- **Travail demandé**:
(A) Recopiez le texte sur la contrefaçon en commençant par "Est-ce à dire" et en continuant jusqu'à "reconnaître le vrai du faux.". Remplacez "documents" par "justificatifs".
(B) Poursuivez le texte sur la contrefaçon à partir de sa dernière phrase.

- **Texte à examiner**:
--*--
Est-ce à dire que sur le plan technique la douane est un peu limitée pour combattre la contrefaçon ?
La douane part des caractéristiques que remet le fabricant. Nous parlons aujourd’hui de matériels électriques, Lcs (Les câbleries du Sénégal) nous a fourni suffisamment de documents pour pouvoir distinguer le vrai du faux. Colgate également nous a donné suffisamment de documents. Les cigarettes aussi donnent des fascicules et prospectus. Mais, sur certaines marques de couches, de mouchoirs, etc., il est difficile de reconnaître le vrai du faux.
Il y a également la formation générale du douanier. Quand il est habitué à voir un produit, s’il voit une différence, il a le droit de bloquer le produit. C’est ce que nous appelons la retenue douanière. Dans ce cas de figure, nous pouvons appeler le titulaire du droit pour lui dire : 'nous avons des doutes, est-ce un produit contrefait ou non ?' Il peut arriver que ça ne soit pas de la contrefaçon. Mais qu’il s’agit de l’exclusivité sur un produit.
Par exemple, la Cibs a l’exclusivité sur Kleenex (mouchoir). Cibs paye des droits pour pouvoir fabriquer Kleenex. Donc personne ne peut importer légalement Kleenex. Quelqu’un peut importer du vrai Kleenex, mais vous voyez que ce n’est pas de la contrefaçon. C’est pourquoi je vous dis que personne ne peut vous dire avec exactitude qu’il y a 100 milliards. Parce que cela voudrait dire que nous avons vu et que nous n’avons pas saisi.
--*--
- **Données extraites**:
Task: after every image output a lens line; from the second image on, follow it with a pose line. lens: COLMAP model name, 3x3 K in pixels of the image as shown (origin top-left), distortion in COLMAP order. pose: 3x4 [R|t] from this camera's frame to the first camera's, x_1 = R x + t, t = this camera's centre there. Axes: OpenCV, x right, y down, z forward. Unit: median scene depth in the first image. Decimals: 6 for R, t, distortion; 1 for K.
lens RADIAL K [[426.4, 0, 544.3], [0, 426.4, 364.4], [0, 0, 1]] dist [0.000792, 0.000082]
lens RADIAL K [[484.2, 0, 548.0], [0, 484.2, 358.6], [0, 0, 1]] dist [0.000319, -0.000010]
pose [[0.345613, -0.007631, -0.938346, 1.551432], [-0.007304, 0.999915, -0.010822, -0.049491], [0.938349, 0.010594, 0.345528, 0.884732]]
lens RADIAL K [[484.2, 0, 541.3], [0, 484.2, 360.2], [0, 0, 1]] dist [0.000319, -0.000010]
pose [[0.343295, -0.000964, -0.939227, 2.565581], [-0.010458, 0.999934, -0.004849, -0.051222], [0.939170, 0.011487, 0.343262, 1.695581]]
--*--
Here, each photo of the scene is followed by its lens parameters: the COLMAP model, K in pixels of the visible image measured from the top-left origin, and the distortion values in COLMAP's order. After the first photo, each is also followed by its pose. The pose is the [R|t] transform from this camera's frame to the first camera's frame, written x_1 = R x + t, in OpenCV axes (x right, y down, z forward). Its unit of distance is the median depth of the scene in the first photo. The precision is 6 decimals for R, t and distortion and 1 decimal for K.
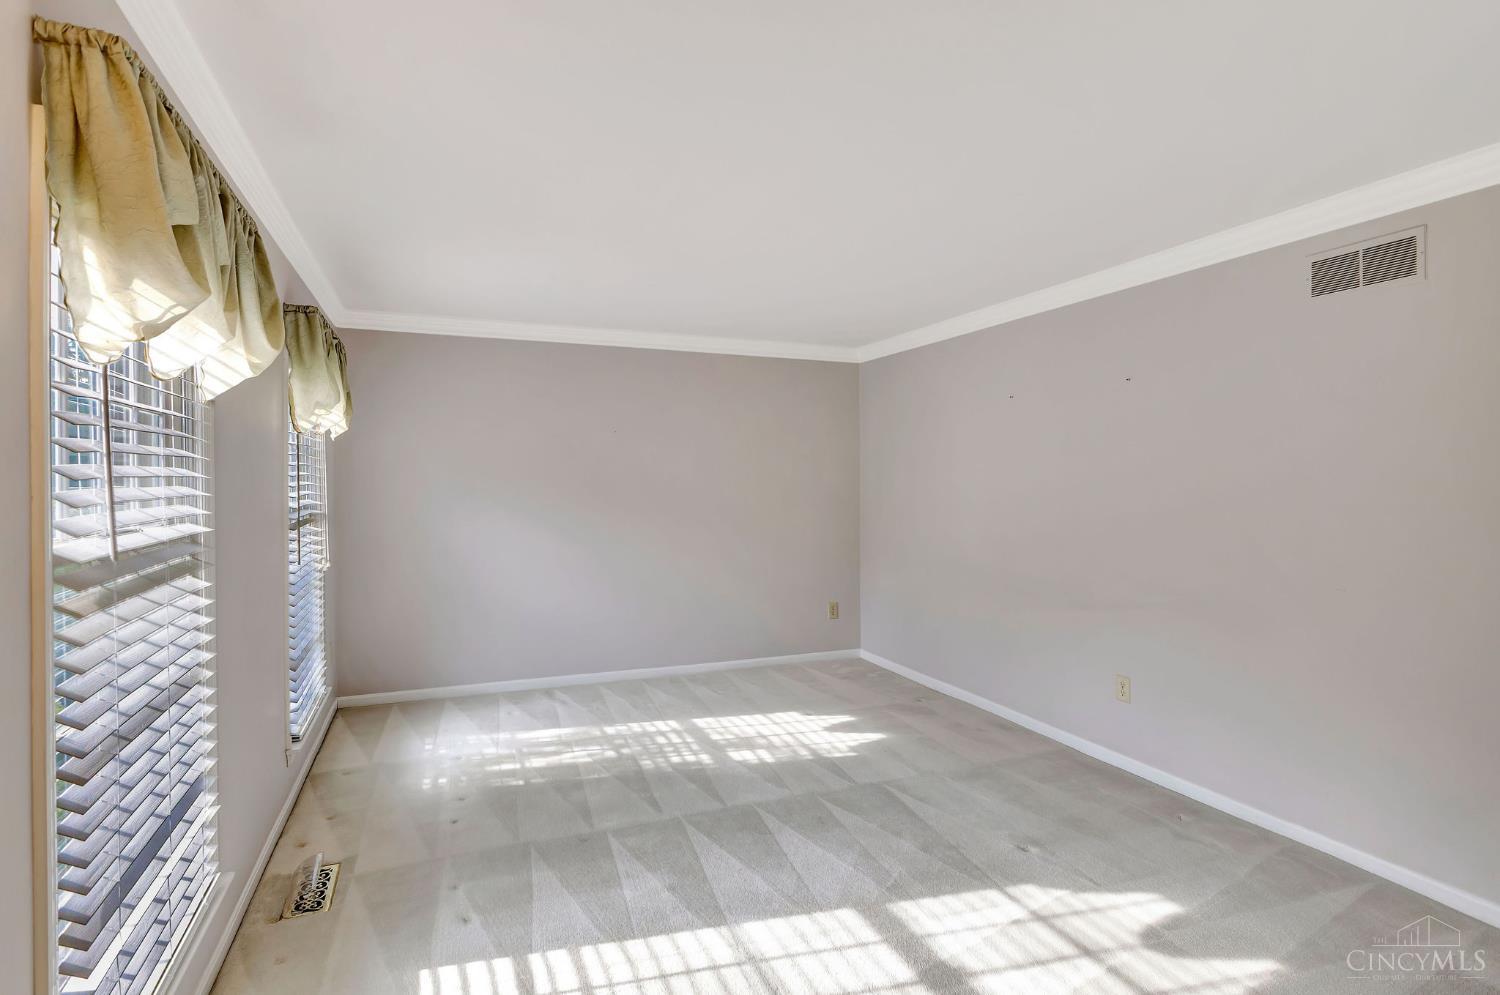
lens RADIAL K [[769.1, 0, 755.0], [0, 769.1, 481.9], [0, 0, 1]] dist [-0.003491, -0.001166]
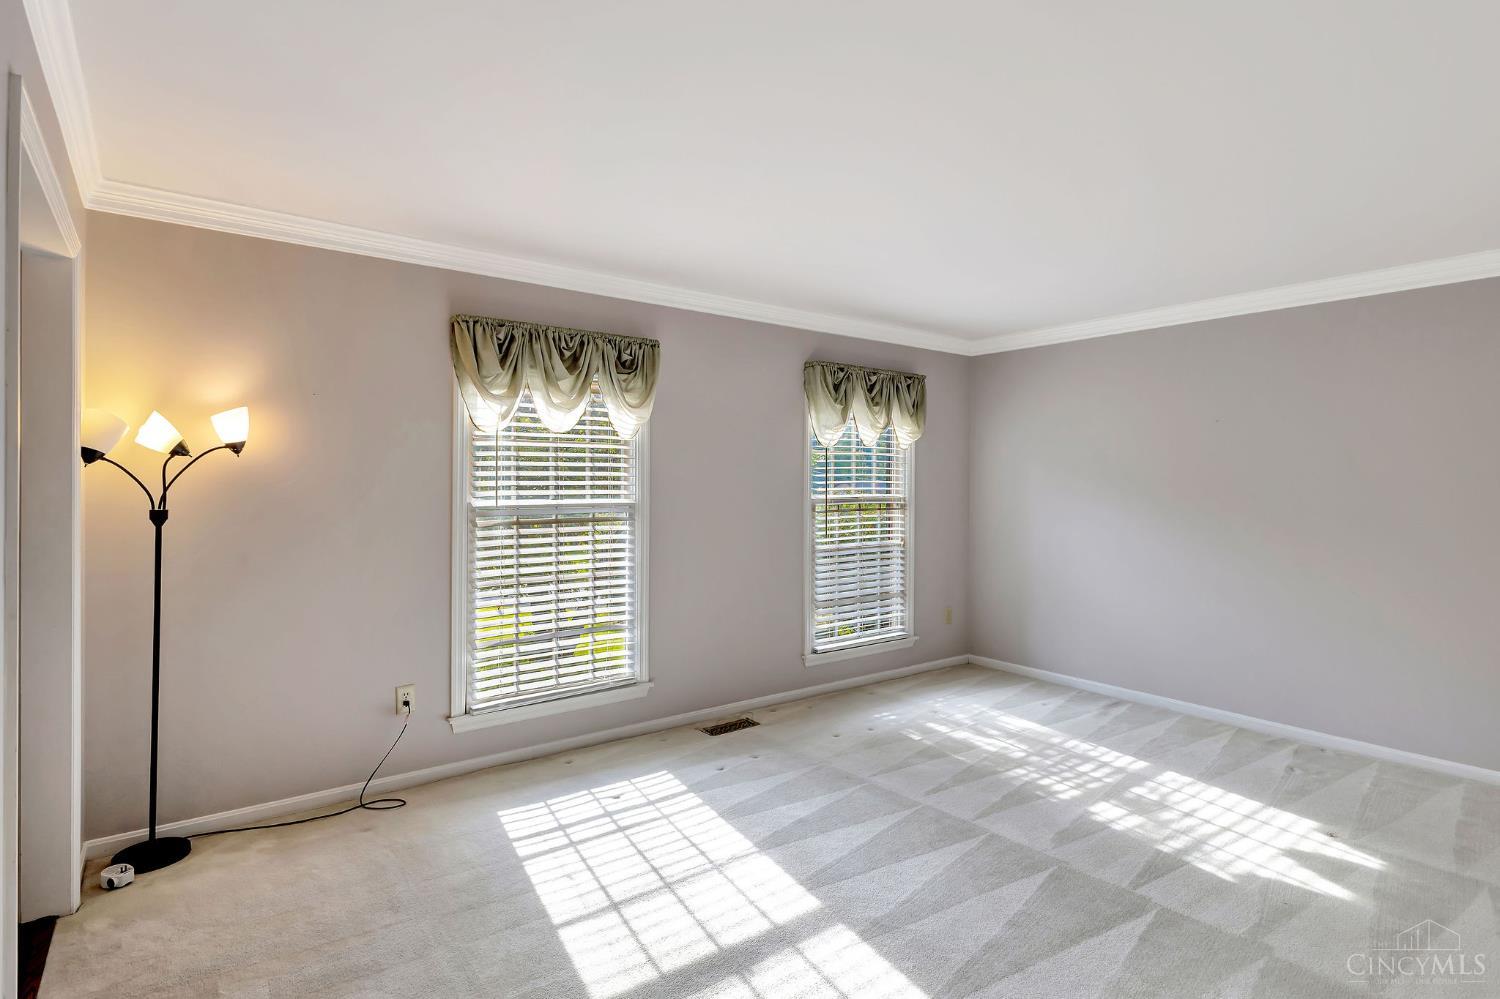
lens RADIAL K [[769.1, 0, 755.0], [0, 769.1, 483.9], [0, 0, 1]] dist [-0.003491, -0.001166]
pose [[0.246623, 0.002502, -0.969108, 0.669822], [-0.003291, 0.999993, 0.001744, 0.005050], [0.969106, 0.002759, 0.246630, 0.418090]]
--*--
- **Réponses**:
(A)
Est-ce à dire que sur le plan technique la douane est un peu limitée pour combattre la contrefaçon ?
La douane part des caractéristiques que remet le fabricant. Nous parlons aujourd’hui de matériels électriques, Lcs (Les câbleries du Sénégal) nous a fourni suffisamment de justificatifs pour pouvoir distinguer le vrai du faux. Colgate également nous a donné suffisamment de justificatifs. Les cigarettes aussi donnent des fascicules et prospectus. Mais, sur certaines marques de couches, de mouchoirs, etc., il est difficile de reconnaître le vrai du faux.

(B)
La Douane a-t-elle du mal à contrôler l’entrée des produits pharmaceutiques ?
La Douane n’a pas de mal à contrôler. Le problème, c’est ce qu’on ne voit pas tout. Toutes les importations non couvertes par une attestation de la direction de la Pharmacie et du Médicament ne passent pas, que ce soit les frontières terrestres, aériennes ou maritimes. Même si le produit n’est pas contrefait, s’il n’y a pas cette authentification, il ne sera pas accepté sur le marché. Des fois il peut s'agir d'une spécification que nous ne connaissons pas. Et ça peut être un bon produit venu quelque part d’un pays anglophone.
Nous n’avons pas les mêmes produits. En termes de pharmacie, nous ne consommons pas les mêmes produits. A partir de ce moment, la Douane ne laisse pas passer. Le médicament a une particularité qui fait que la Douane ne laisse jamais passer sans une attestation. C’est comme la viande. Tant qu’il n’y a pas d’attestation des services vétérinaires prouvant qu’elle est propre à la consommation humaine, la Douane ne délivre pas le bon d'entrée.
Dans ce cas, comment expliquer le nombre important de médicaments vendus dans la rue ?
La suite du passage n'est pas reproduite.